In the ultimate match, the stakes are higher for King than for Riggs. Sure, his image is at stake, as well as a $100,000 purse, but he’s been playing a role all along, milking it for every dime it’s worth. King, on the other hand, is an underdog who has to win. Everything she has built her name on is at stake—the Women’s Tennis Association and her own core belief in social justice, not to mention the pride of millions (the event drew 90 million viewers).
Instead of shooting the match from multiple angles and building tension through edits, Faris and Dayton shrewdly highlight key momentum shifts in the action from the perspective of a TV camera, emphasizing emotion and inner life through body language.
Beaufoy reportedly wrote the screenplay for his “Slumdog Millionaire” collaborator director Danny Boyle, who instead wound up executive-producing the film, handing it off to Faris and Dayton. The pair—best known for their 2006 Sundance hit, “Little Miss Sunshine,” also starring Carell—reteams with him here to ecstatic effect. His Riggs is the broader, buffoonish yang to Stone’s yin, but there’s a method to his madness. He doesn’t necessarily believe all the sexist things he says, but like any good carnival barker, he puts the “show back in chauvinism.”

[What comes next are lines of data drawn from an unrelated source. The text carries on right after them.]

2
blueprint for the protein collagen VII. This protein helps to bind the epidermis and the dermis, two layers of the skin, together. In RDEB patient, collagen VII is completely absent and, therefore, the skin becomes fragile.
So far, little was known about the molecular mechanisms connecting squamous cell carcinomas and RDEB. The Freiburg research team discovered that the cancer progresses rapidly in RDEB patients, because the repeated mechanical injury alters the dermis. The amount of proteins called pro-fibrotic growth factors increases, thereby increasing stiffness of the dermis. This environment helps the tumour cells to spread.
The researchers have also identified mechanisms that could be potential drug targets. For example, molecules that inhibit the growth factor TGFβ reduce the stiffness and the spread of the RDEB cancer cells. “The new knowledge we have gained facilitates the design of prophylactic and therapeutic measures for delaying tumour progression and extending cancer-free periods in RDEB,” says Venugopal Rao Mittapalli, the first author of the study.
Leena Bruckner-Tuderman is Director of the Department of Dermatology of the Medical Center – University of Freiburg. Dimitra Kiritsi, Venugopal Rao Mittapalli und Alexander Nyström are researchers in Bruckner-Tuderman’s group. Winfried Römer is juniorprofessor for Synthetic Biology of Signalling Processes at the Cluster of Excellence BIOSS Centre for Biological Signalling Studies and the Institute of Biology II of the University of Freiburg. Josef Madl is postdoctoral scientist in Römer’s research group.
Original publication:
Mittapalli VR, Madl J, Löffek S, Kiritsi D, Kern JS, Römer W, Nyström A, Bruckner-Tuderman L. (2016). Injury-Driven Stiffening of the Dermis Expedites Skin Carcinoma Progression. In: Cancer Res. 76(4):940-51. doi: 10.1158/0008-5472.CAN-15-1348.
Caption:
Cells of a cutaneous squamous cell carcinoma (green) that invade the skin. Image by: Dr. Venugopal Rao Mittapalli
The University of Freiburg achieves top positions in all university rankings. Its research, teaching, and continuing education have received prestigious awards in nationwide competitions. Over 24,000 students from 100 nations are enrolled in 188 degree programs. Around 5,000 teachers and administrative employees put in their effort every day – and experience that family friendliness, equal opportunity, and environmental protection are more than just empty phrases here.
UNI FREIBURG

His souring marriage registers as a minor dramatic bump. It is a consistent issue with the movie’s secondary characters, despite admirable performances by Shue as Riggs’ wife, and Austin Stowell as King’s husband, whose arc about losing his wife to another woman falls flat. Not helping is an overabundance of familiar faces in supporting roles (Chris Parnell as Riggs’ personal doctor, Alan Cumming as a designer of tennis wear) that often serve as a distraction.
But none of it matters, because the writing, directing and, most of all, the acting at the core of “Battle of the Sexes” is so fundamentally strong. Stone has carved a smart and admirable career through Hollywood, making astute choices against the odds during mainstream filmmaking’s dumbest era ever. Her first high-profile title was “Superbad” followed by “Zombieland.” Both were well-reviewed, box-office hits. Within a few years, she had a breakout in the modern teen comedy classic, “Easy A.” Subsequent choices, such as “The Amazing Spider-Man,” gave her street cred in executive suites, which she leveraged into working with a powerhouse cast in “The Help,” followed by a supporting part in best picture-winner “Birdman.”
As Billie Jean King, Stone continues the trend with gutsy commitment to character and a seamless transformation into a woman that no one would argue she was born to play. Without sermonizing, “Battle of the Sexes” speaks to issues that are sadly all too contemporary, but it does so in a way that is entertaining, thoughtful and emotionally engaging, making it a worthy entry in the Oscar race.